Écrit par : Mélopée | 26/08/2013

Oui, en effet ! J'espère que ce livre sera ton deuxième coup de coeur !

Écrit par : Lili | 26/08/2013

J'étais frileuse, je ne le suis plus.

Écrit par : Leiloona | 27/08/2013

Tu peux y aller sans problème :)

Écrit par : Lili | 27/08/2013

J'ai acheté "La malédiction des colombes", mais de nombreux avis négatifs m'avaient fait reculer. Ce livre a l'air très très bien. Je regarderai si ma médiathèque l'achète, en tout cas ça me redonne envie de découvrir cet auteur. Je ne connaissais pas ces principes juridiques, ça paraît effarant qu'un même pays ne rende pas la même justice (au moins en théorie) sur tout son territoire.

Écrit par : Lilly | 27/08/2013

En effet, ce vide juridique est aberrant... A la base, il s'agissait de laisser aux amérindiens une "certaine autonomie" sur les réserves mais le résultat est toujours aussi inique même à notre époque... Dans un pays développé sur bien des points comme les USA, c'est particulièrement choquant.
J'ai aussi "La malédiction des colombes" mais je ne l'ai pas encore lu celui-là. Je crois qu'Erdrich dans son ensemble inspire des avis contrastés. Comme j'en suis plutôt friande, je ne crains pas trop de l'attaquer bientôt.
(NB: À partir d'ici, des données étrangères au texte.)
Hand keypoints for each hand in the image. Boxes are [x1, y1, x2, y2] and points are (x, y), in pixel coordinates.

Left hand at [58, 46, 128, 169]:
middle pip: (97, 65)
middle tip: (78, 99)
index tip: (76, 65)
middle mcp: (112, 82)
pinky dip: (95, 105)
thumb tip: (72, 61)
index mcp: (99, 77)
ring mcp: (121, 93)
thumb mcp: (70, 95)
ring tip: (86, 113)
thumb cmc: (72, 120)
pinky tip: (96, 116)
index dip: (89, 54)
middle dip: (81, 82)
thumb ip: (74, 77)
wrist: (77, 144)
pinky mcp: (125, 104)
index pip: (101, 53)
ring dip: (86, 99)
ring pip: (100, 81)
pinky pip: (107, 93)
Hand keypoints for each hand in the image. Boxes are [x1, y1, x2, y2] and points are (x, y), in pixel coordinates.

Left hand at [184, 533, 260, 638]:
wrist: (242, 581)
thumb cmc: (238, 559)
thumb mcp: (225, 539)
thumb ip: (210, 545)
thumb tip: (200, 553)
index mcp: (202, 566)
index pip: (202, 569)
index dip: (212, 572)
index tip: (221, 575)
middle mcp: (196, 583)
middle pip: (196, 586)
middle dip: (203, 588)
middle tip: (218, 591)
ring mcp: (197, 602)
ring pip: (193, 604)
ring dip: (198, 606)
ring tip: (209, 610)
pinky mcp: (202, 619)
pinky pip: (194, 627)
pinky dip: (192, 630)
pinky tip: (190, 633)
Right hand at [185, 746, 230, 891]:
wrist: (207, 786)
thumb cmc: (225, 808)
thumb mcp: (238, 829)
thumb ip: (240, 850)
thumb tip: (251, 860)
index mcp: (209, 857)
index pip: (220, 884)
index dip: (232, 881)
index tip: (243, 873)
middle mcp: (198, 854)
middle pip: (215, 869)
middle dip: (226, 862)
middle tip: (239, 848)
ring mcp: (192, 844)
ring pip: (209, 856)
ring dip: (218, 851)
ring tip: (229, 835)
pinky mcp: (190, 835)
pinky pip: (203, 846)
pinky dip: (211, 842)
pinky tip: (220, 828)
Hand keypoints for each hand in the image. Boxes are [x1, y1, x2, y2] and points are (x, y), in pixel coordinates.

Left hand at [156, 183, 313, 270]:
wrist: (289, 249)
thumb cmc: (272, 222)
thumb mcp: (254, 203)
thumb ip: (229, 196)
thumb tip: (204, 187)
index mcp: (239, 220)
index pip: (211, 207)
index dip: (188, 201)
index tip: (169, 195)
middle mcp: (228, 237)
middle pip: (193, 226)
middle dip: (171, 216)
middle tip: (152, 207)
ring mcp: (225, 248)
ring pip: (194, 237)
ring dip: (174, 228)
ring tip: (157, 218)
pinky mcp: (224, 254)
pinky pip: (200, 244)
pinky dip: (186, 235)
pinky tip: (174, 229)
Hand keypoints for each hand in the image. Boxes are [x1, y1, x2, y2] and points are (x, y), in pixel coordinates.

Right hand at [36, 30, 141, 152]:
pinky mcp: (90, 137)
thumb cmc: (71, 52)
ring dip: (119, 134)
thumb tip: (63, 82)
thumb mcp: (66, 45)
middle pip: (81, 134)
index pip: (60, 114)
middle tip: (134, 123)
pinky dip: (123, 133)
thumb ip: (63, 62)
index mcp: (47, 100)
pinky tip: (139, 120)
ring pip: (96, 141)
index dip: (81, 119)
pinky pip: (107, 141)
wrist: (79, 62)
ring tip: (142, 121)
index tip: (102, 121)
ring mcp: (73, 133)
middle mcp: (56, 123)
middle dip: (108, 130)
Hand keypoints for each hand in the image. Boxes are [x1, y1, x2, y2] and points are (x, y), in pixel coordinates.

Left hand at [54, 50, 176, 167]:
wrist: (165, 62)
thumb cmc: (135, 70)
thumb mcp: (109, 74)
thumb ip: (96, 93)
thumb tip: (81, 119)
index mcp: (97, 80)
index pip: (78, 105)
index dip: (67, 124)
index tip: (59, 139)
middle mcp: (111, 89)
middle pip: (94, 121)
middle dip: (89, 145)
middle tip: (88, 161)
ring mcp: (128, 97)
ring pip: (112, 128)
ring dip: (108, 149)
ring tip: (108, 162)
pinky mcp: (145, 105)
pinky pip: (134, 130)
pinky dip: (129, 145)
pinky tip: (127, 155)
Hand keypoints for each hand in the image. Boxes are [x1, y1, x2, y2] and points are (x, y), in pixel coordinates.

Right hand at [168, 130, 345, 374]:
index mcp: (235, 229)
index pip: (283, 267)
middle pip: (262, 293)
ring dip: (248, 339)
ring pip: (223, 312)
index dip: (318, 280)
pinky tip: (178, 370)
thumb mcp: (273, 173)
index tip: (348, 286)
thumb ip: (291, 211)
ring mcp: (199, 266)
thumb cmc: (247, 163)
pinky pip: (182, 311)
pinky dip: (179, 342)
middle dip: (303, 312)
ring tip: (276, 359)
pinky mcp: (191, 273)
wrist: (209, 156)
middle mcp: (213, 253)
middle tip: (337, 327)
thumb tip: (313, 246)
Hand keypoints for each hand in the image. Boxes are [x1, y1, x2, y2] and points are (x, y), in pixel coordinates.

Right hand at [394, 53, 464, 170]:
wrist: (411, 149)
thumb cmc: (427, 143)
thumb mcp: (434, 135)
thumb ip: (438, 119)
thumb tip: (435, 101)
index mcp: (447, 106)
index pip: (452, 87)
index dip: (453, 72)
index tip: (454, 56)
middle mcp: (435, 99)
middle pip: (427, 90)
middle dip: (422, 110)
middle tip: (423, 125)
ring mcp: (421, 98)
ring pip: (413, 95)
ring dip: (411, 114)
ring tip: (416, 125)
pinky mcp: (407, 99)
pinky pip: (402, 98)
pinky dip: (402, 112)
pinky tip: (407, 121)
Écrit par : Lili | 27/08/2013

Je n'ai encore rien lu d'elle, c'est terrible ! J'espère pouvoir le faire bientôt !

Écrit par : Anis | 27/08/2013

J'espère que tu le pourras : elle vaut le détour !

Écrit par : Lili | 27/08/2013

Je n'avais jamais lu Louise Erdrich avant ce roman. Difficile, mais vraiment excellent.
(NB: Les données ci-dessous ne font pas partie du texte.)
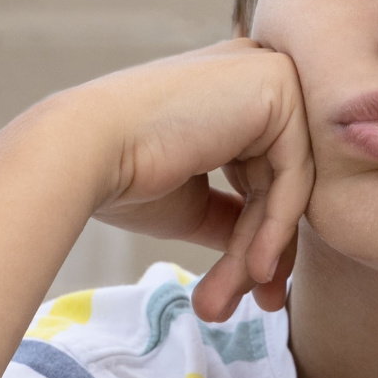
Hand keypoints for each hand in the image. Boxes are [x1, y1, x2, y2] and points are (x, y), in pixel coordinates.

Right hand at [62, 40, 313, 321]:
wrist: (83, 153)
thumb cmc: (122, 176)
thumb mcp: (193, 202)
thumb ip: (236, 216)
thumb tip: (268, 257)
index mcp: (232, 89)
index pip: (268, 172)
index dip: (261, 236)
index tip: (252, 289)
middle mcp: (255, 71)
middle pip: (283, 181)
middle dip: (266, 251)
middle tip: (256, 305)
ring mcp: (270, 74)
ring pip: (290, 187)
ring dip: (262, 252)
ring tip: (228, 300)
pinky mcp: (278, 87)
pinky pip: (294, 176)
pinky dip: (276, 229)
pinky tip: (254, 270)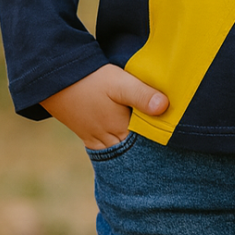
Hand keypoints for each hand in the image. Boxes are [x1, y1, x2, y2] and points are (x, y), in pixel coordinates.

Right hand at [42, 64, 168, 149]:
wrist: (55, 80)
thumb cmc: (91, 80)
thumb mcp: (120, 83)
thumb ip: (142, 95)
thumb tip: (165, 107)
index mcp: (120, 132)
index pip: (147, 147)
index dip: (162, 145)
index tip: (179, 144)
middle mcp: (109, 142)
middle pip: (135, 153)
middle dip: (150, 152)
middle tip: (172, 153)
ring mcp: (97, 140)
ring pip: (122, 152)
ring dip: (135, 150)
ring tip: (155, 151)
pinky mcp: (88, 135)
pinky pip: (109, 148)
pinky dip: (121, 147)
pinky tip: (129, 142)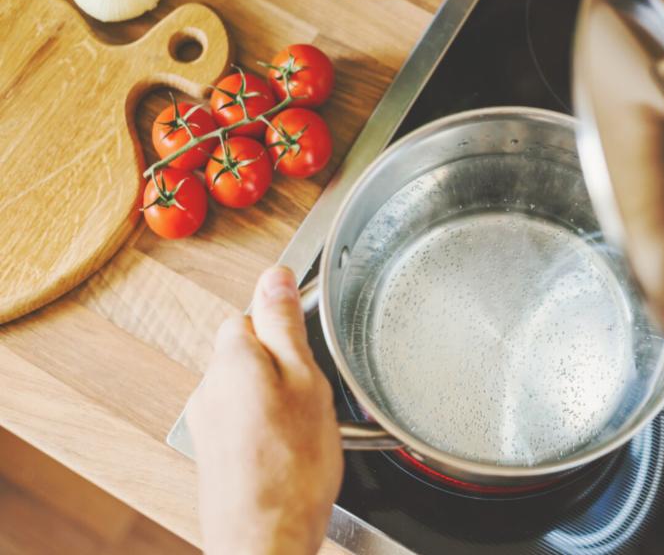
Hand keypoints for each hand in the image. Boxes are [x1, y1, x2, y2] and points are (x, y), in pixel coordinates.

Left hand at [186, 267, 342, 554]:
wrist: (264, 540)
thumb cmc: (291, 469)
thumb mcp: (304, 381)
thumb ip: (284, 325)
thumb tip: (274, 276)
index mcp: (232, 357)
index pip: (253, 311)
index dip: (287, 326)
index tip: (310, 348)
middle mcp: (210, 385)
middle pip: (249, 348)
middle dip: (282, 363)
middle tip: (315, 393)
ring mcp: (208, 420)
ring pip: (248, 385)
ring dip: (275, 395)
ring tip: (306, 427)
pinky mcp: (214, 450)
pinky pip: (244, 417)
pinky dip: (265, 424)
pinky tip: (290, 449)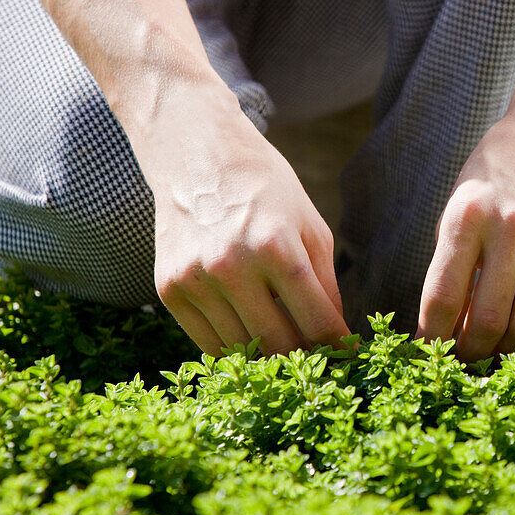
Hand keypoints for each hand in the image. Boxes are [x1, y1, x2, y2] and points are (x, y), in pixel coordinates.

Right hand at [145, 95, 350, 356]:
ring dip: (267, 357)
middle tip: (317, 359)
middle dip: (304, 358)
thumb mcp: (310, 226)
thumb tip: (337, 337)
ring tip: (284, 348)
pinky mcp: (168, 289)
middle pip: (278, 344)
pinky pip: (207, 342)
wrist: (196, 155)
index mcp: (276, 247)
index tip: (346, 356)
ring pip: (241, 350)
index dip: (336, 347)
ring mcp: (195, 280)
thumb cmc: (265, 188)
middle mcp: (231, 266)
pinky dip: (232, 348)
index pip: (316, 322)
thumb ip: (325, 284)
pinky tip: (249, 337)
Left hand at [416, 110, 514, 359]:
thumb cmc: (500, 173)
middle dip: (471, 351)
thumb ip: (452, 263)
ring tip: (498, 339)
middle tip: (466, 356)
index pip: (442, 297)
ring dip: (508, 344)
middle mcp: (512, 228)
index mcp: (468, 216)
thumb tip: (447, 328)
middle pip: (489, 321)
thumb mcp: (462, 204)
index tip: (428, 352)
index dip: (432, 337)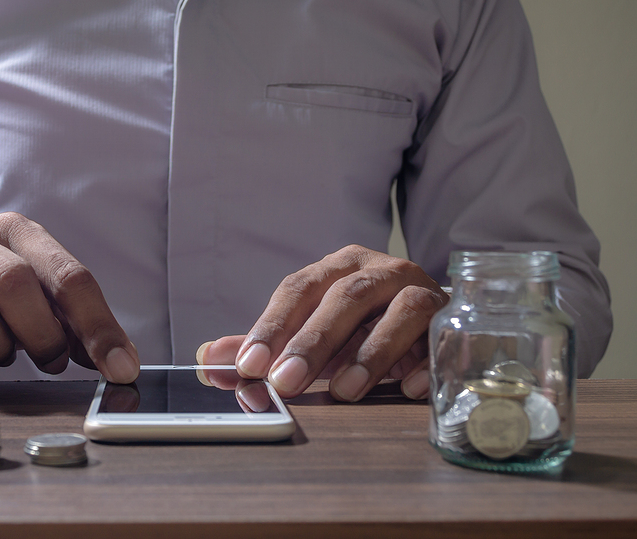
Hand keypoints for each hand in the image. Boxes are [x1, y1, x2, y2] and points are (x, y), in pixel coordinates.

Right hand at [0, 212, 139, 384]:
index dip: (98, 325)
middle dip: (42, 334)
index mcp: (15, 232)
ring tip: (3, 356)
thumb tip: (120, 362)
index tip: (121, 367)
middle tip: (52, 360)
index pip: (67, 274)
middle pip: (13, 282)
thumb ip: (74, 322)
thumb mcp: (33, 291)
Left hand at [196, 245, 446, 400]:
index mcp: (338, 267)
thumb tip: (208, 360)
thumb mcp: (312, 331)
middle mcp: (379, 270)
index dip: (271, 326)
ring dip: (370, 352)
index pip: (298, 289)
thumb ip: (265, 344)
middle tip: (285, 382)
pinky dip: (425, 362)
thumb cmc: (361, 325)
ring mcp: (420, 290)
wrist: (430, 315)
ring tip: (344, 391)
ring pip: (400, 311)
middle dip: (312, 342)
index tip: (246, 365)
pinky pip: (442, 336)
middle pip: (345, 298)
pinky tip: (409, 388)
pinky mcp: (451, 319)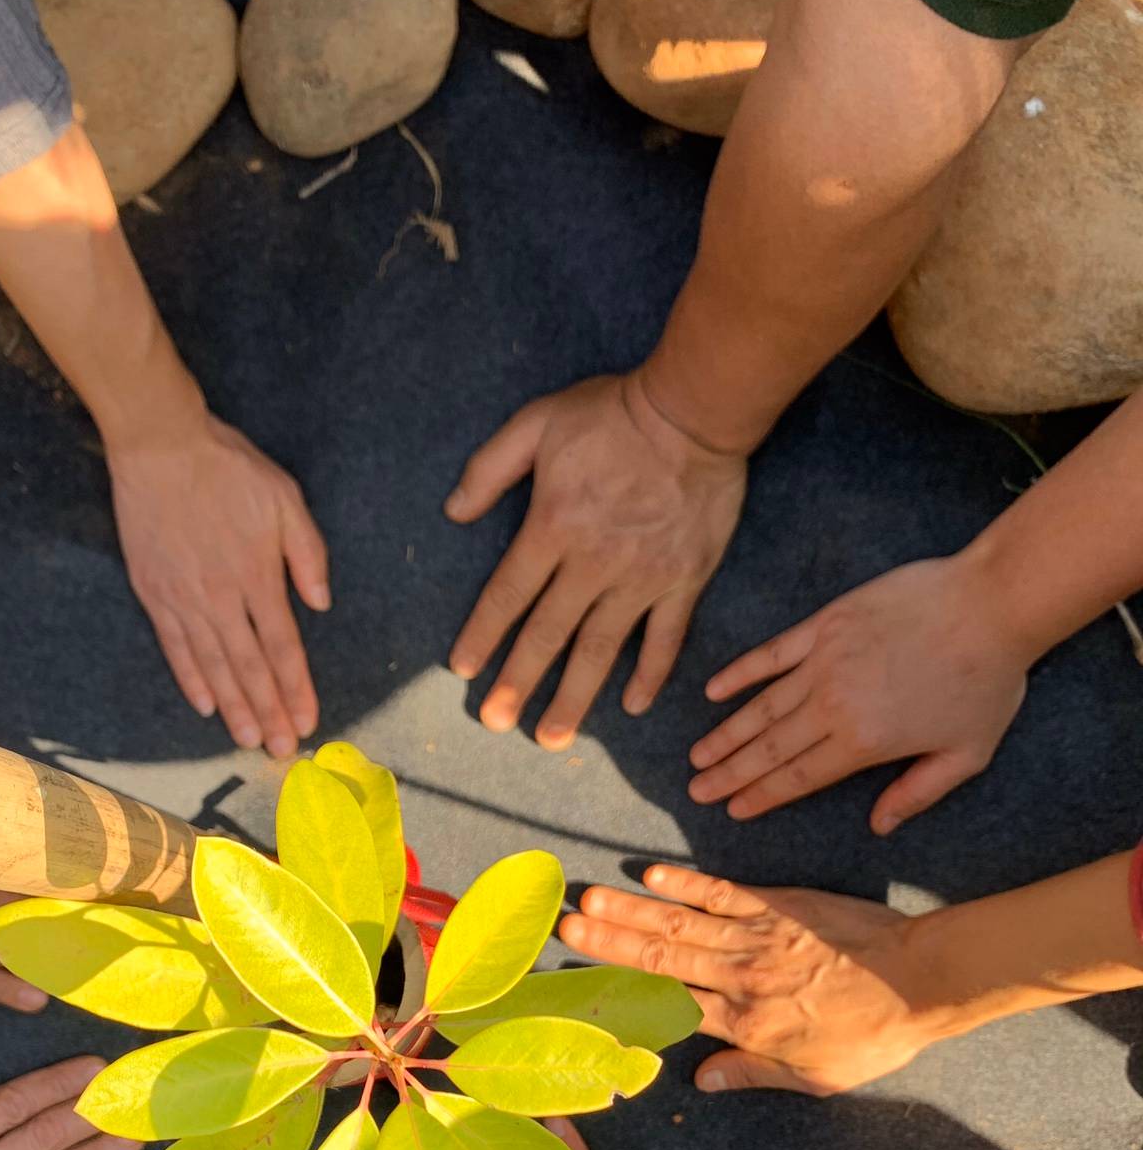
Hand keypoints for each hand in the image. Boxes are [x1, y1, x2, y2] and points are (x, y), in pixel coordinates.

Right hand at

Écrit par : Jackie Brown | 12/10/2013

Absolument d'accord avec toi !

Écrit par : Lili | 11/05/2014

Tu trouves qu'elle a une écriture inégale? je n'en ai lu que deux mais ils me paraissent très bien écrits tous les deux mais très différents. Je ne parlerai pas d'inégalité!

Écrit par : claudialucia ma librairie | 11/05/2014

Je parlais d'écriture parfois inégale dans le sens où, certains passages de ses romans peuvent parfois être un peu longs ou a priori un peu emmêlés. Cela dit, plus je creuse son travail, plus je reviens sur ce commentaire. Je pense que son apparente inégalité vient surtout de l'aspect déroutant de certains effets de son écriture :) Mais du coup, je comprends qu'on puisse ne pas tellement accrocher à cause de ça.